Supplied records START
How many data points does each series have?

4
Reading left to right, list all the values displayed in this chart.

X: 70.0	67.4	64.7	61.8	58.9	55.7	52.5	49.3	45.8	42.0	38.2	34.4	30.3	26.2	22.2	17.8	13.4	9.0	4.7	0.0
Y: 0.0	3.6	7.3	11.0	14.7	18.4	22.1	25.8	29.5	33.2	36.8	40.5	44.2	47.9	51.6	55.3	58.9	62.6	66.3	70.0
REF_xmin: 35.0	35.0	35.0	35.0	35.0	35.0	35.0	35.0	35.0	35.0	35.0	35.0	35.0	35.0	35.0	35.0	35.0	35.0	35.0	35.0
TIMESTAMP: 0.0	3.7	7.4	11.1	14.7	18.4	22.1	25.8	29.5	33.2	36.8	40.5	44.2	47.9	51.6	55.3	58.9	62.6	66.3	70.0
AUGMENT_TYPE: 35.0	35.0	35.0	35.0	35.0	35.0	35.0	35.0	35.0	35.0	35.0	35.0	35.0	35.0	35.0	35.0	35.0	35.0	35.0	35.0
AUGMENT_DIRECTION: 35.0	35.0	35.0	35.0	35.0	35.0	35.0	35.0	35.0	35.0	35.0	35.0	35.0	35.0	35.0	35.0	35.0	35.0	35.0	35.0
Supplied records END
- [Your instructions]:
Copy out all of the lines above word for word.

- [Your solution]:
How many data points does each series have?

4
Reading left to right, list all the values displayed in this chart.

X: 70.0	67.4	64.7	61.8	58.9	55.7	52.5	49.3	45.8	42.0	38.2	34.4	30.3	26.2	22.2	17.8	13.4	9.0	4.7	0.0
Y: 0.0	3.6	7.3	11.0	14.7	18.4	22.1	25.8	29.5	33.2	36.8	40.5	44.2	47.9	51.6	55.3	58.9	62.6	66.3	70.0
REF_xmin: 35.0	35.0	35.0	35.0	35.0	35.0	35.0	35.0	35.0	35.0	35.0	35.0	35.0	35.0	35.0	35.0	35.0	35.0	35.0	35.0
TIMESTAMP: 0.0	3.7	7.4	11.1	14.7	18.4	22.1	25.8	29.5	33.2	36.8	40.5	44.2	47.9	51.6	55.3	58.9	62.6	66.3	70.0
AUGMENT_TYPE: 35.0	35.0	35.0	35.0	35.0	35.0	35.0	35.0	35.0	35.0	35.0	35.0	35.0	35.0	35.0	35.0	35.0	35.0	35.0	35.0
AUGMENT_DIRECTION: 35.0	35.0	35.0	35.0	35.0	35.0	35.0	35.0	35.0	35.0	35.0	35.0	35.0	35.0	35.0	35.0	35.0	35.0	35.0	35.0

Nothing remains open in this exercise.